Be aware – bear in mind to concentrate to meals security. It’s higher to eat do-it-yourself treats with dairy early on in your multi-day hike.
Bon Appetit!
Voila! There you’ve got it, a stunning meal that’ll maintain you all through your journey.
The good thing about approaching mountaineering meals this manner ensures you get all the required vitamins into your physique to assist efficiency, but additionally to simplify the planning course of. By beginning with components (bottom-up processing) fairly than particular meals (top-down processing), you’ll be able to streamline your preparation and adapt your meals flexibly based mostly on what components you’ve got accessible.
It may be difficult to determine on particular meals after which collect the precise components, solely to comprehend later that they is probably not possible or might not present the gasoline your physique wants.
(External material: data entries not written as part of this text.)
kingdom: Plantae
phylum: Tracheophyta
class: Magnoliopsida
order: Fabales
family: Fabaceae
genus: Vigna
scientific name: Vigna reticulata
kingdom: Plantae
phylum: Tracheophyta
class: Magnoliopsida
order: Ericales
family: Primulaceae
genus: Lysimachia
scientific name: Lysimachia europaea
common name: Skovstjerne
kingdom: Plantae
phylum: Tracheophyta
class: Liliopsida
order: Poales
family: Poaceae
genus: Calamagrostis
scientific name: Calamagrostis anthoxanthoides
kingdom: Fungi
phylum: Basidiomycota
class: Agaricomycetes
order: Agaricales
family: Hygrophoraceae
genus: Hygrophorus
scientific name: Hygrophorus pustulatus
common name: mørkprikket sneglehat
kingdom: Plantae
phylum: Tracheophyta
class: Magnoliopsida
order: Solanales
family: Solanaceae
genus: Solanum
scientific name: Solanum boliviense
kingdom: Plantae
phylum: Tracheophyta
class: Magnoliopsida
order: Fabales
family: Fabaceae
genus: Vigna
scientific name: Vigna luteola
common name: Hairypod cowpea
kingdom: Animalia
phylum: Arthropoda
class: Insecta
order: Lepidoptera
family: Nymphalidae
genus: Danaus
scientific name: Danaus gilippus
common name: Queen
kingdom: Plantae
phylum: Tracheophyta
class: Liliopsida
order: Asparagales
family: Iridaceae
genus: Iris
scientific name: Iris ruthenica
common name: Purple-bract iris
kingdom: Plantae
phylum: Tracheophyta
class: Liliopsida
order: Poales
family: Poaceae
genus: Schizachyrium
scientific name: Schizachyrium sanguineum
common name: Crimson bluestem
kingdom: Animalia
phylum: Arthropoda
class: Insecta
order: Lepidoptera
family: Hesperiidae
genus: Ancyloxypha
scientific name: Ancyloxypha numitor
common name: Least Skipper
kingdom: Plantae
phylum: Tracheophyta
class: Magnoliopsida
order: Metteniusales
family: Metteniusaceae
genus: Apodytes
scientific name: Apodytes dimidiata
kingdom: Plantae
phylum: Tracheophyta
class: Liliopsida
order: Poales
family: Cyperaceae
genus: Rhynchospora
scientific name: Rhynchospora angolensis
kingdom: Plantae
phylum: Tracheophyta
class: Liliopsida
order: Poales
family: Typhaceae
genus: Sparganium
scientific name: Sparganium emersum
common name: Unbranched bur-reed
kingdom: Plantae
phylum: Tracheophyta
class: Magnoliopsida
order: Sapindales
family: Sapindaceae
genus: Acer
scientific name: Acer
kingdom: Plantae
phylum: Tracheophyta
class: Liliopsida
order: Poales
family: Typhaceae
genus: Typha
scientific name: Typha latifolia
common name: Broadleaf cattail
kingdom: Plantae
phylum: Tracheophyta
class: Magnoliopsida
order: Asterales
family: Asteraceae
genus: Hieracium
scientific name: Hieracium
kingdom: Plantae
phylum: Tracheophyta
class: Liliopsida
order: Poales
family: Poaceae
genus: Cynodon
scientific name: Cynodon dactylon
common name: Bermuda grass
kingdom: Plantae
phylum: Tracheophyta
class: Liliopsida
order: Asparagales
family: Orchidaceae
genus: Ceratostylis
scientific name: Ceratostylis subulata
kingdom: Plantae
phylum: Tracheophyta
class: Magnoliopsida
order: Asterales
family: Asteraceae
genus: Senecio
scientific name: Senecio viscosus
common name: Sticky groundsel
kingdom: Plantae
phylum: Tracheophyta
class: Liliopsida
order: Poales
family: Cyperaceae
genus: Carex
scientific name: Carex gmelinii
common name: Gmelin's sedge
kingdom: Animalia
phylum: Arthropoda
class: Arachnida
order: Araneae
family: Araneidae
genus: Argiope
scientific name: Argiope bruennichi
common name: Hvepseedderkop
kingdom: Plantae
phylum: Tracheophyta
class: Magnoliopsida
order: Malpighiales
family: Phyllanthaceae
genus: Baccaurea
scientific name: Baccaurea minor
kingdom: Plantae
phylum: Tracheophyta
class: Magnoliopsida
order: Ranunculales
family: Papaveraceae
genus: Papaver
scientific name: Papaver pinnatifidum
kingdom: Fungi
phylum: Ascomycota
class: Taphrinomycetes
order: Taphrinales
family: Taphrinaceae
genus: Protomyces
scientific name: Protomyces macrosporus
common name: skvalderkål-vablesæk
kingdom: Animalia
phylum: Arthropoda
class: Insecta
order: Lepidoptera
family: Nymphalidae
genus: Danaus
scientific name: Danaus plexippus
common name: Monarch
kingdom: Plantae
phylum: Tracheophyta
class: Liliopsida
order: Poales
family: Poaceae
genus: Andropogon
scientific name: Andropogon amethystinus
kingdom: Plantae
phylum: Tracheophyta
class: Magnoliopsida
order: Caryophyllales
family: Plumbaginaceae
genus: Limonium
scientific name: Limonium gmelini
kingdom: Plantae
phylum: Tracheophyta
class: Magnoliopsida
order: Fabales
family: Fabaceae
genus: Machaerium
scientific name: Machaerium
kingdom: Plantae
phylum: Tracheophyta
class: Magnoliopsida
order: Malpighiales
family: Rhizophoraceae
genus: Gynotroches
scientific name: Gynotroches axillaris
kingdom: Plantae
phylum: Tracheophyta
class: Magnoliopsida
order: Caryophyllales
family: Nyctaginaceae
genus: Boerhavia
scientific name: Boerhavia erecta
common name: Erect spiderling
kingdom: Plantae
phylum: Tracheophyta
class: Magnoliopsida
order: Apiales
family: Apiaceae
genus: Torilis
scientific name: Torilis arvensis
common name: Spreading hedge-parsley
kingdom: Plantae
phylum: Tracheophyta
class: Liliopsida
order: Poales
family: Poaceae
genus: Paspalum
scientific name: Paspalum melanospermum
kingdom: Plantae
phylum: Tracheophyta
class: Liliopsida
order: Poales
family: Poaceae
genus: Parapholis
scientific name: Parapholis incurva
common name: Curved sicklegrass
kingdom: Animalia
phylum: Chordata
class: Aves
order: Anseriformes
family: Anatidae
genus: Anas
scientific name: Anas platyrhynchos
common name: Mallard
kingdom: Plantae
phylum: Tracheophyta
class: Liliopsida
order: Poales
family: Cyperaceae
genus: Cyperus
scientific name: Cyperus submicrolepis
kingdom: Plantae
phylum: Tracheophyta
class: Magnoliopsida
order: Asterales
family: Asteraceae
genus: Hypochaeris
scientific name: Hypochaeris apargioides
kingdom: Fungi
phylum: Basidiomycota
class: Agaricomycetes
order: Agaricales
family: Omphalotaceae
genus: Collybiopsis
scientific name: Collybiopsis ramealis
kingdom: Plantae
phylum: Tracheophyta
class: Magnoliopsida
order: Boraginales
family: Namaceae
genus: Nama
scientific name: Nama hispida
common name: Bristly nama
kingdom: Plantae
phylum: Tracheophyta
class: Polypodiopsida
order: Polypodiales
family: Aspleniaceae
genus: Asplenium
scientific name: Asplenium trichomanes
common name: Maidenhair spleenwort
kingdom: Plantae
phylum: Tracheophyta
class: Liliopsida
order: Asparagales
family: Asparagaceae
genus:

Moreover, planning meals may be difficult as a result of cravings and restoration necessities can change after a full day of mountaineering.
As an alternative, by creating meals from components you’ve got available, you’ll be able to higher make sure you’re planning for fulfillment and adapt extra simply to your altering preferences and power wants.
Blissful consuming and blissful mountaineering!